Dec. 5, 1999
By JOHN BECK
Press Democrat Staff Writer
It could have been a Concert for the Eradication of Beanie Babies and the hordes of fans that flocked to the Burbank Center Thursday night would have still turned out in droves.
Cause or no cause, the all-star cast of Emmylou Harris, Bruce Cockburn, John Prine, Nanci Griffith, Nina Gerber, Steve Earle, Patty Griffin and an unannounced Bonnie Raitt, dazzled the sold-out crowd with a moody, intimate round of songs that embodied all that is folk music -- the genre that invented "unplugged" concerts long before MTV coined the marketing term.
But, much more than just music was at stake. With their activist roots shining, the rag-tag band used their voices to raise over $100,000, more than any other stop on this latest leg of the seemingly endless Concert for a Landmine Free World tour.
It may have been yet another musical benefit in a long line of freedom fund-raisers, but it never devolved into the familiar Live-Aid/We-Are-The-World, "Let's get this over and go home" urgency.
Instead, like old bluesmen swapping songs on a Delta front porch, Harris and the gang laughed and swayed, trading licks and harmonizing on originals and classics like "If I Had a Hammer" -- as Griffith pointed out, pick your generational singer: Pete Seeger, Peter, Paul and Mary, Trini Lopez or Luscious Jackson.
Every musician played their part to perfection: Harris, the sweet-soprano hostess in a satin dress and knee-high black leather boots; Prine, the gravelly funnyman; Griffith, the folkabilly cheerleader quick to rally with sing-alongs and free-for-alls; Earle, the gruff, country activist eager to tell of his past drug abuse; Bruce Cockburn, the worldly lyricist, often collaborating on lead guitar, and Patty Griffin, the sultry, youthful spark.

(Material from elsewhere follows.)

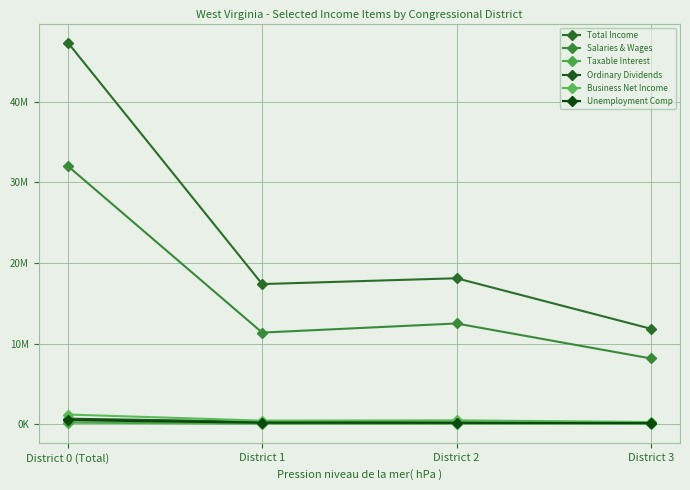

Rank the series at District 3 from lowest to highest value.

Taxable Interest, Unemployment Comp, Ordinary Dividends, Business Net Income, Salaries & Wages, Total Income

They even managed to keep it lighthearted amid unabashed Home Shopping Network moments of hawking scarves made by Cambodian women maimed by land mines and talk of the second anniversary of the Ottawa Treaty, which bears the signatures of 89 countries (not including the United States), to ban antipersonnel landmines.
"This one goes out to what's her name, wherever the hell she is," said Earle before diving into a raw version of "Now She's Gone."
After the underrated and underexposed Griffin mesmerized the crowd with a passionate "Sweet Lorraine," Cockburn could only grin and say, "I'm supposed to follow that?"
It was that kind of night -- a barroom songwriter-in-the-round or guitar pool that slowly escalated into a friendly game of one-upmanship made only too obvious by Griffin's closing remark: "This seat is getting hotter and hotter."
Griffith's echoing rendition of Kate Wolf's "Across the Great Divide" kept the crowd of mostly Baby Boomers swaying and singing along.
With steady picking and heavy, driving bass notes, Cockburn navigated a haunting "Mines of Mozambique" -- a song he wrote while touring mine-infested regions of the country.
Earle's ode to Townes Van Zandt, "Fort Worth Blues," left more than just Griffith and Harris choked up.
With spiky hair and sleepy eyes, Prine sang both the male and female parts to "In Spite of Ourselves," deadpanning his way through lines like "she takes a licking and keeps on ticking, swears like a sailor when she shaves her legs ..." along with "Sins of Memphisto," rhyming "Quasimodo" with "exactly-oto." He later teamed up with Raitt, who strutted out on stage to a surprised audience for a soulful "Angel from Montgomery."
Looking every bit the former beauty pageant queen, Harris breathed a weathered, ethereal "Never Get Out of Love Alive," the new "Michelangelo" and "Lost Highway" by the McGarrigle sisters.
And, like a preacher singing the praise of her own congregation, Harris finally thanked the crowd: "As James Taylor would say, "Without you, it would only be a sound check."'
Three hours later, there was no doubt the audience wished it had been -- and another round of songs still lay ahead.